Money, Money, Money: Murphy vs. Graeber
I have previously mentioned here that David Graeber has written a book on the history of debt: Debt, The First 5000 Years. Among many other subjects, he discusses the origins of money. In particular he disses the just so story on the subject concocted by Adam Smith, and the slightly more elaborate version of the same just so story by Carl Menger. It seems, however, that the Menger version (in English here), is one of the sacred texts of the Austrian economic religion, and Robert P. Murphy (an adjunct priest at their high temple) was offended enough to come to Menger's defense. Not by the book, by the way, since he hadn't read it, but by what he extracted from an interview with the author. Unsurprisingly, he significantly misunderstands Graeber's point and consequently constructs a rather wrongheaded critique.
First a summary. Menger's long winded guess at the nature of money reduces to this: participants in a barter economy found it really inconvenient so the most saleable items gradually evolved into a universally barterable commodity that became money. This plausible seeming hypothesis suffers from the fact that there is zero historical evidence to back it, though there are a few examples where people already familiar with money economy have invented a money (cigarettes in prison camps, etc.) Graeber argues instead that money began as a unit of account to keep track of debts. Here there is significant evidence, going back to Sumer.
It certainly doesn't seem to me that these are completely incompatible, but there is an ideological bone to pick. The Austrians want money to have evolved independently of government - that's a religious tenet with them. The problem with this idea is that pre-governmental societies don't use barter except in exception circumstances. On the other hand they nearly universally seem to have "gift economies" which require keeping track of mutual obligations. The relevant chapter of Graeber can be read for free online at Amazon if you are too cheap to buy the whole book or too lazy to read the whole thing.

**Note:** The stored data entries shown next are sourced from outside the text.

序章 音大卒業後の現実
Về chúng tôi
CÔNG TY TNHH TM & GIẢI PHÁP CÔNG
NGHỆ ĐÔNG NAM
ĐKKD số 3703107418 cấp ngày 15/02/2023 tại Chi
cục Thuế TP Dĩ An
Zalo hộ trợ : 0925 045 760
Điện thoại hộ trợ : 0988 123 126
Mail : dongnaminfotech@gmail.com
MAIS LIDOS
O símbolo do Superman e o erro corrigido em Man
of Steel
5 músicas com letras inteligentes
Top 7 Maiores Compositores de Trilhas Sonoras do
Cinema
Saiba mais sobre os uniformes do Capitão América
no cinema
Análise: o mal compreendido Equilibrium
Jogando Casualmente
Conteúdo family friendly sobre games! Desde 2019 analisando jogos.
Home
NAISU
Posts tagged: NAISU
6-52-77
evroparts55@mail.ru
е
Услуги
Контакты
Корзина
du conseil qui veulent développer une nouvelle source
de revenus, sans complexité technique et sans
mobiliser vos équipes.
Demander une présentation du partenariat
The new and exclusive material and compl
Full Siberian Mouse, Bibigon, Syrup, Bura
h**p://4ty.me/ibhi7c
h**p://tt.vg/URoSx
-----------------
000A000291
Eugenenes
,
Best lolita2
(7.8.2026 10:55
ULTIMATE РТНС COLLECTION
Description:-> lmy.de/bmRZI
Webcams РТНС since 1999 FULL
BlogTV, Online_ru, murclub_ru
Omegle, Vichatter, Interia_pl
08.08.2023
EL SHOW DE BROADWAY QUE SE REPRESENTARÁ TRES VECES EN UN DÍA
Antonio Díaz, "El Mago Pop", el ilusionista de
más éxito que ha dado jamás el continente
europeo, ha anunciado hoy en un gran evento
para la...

There is some back and forth among Murphy and Graeber, but it seems clear to me that Murphy fails to understand Graeber and therefore flails at windmills.
It's one thing to suggest that civilization started as a centrally planned economy, where temple authorities came up with the prices of all goods and services (quoted in terms of a money that they invented from scratch) before anyone had ever engaged in barter.
Yet it is incomparably more implausible to suggest that these merchants — using the money prices invented by central planners, and yet who had never witnessed a single act of barter — then went to "faraway lands" and managed to trade woolen goods for metal, timber, and lapis lazuli. Does Graeber really expect us to believe that these merchants engaged in long-distance loans? Or does he concede that at least here there were spot trades occurring, and at prices dictated by supply and demand, not by the temple authorities back home?
Dear Bob - you really don't have a clue as to what Graeber is arguing. Read the book and see that the words you have put in his mouth are nothing like what he is saying.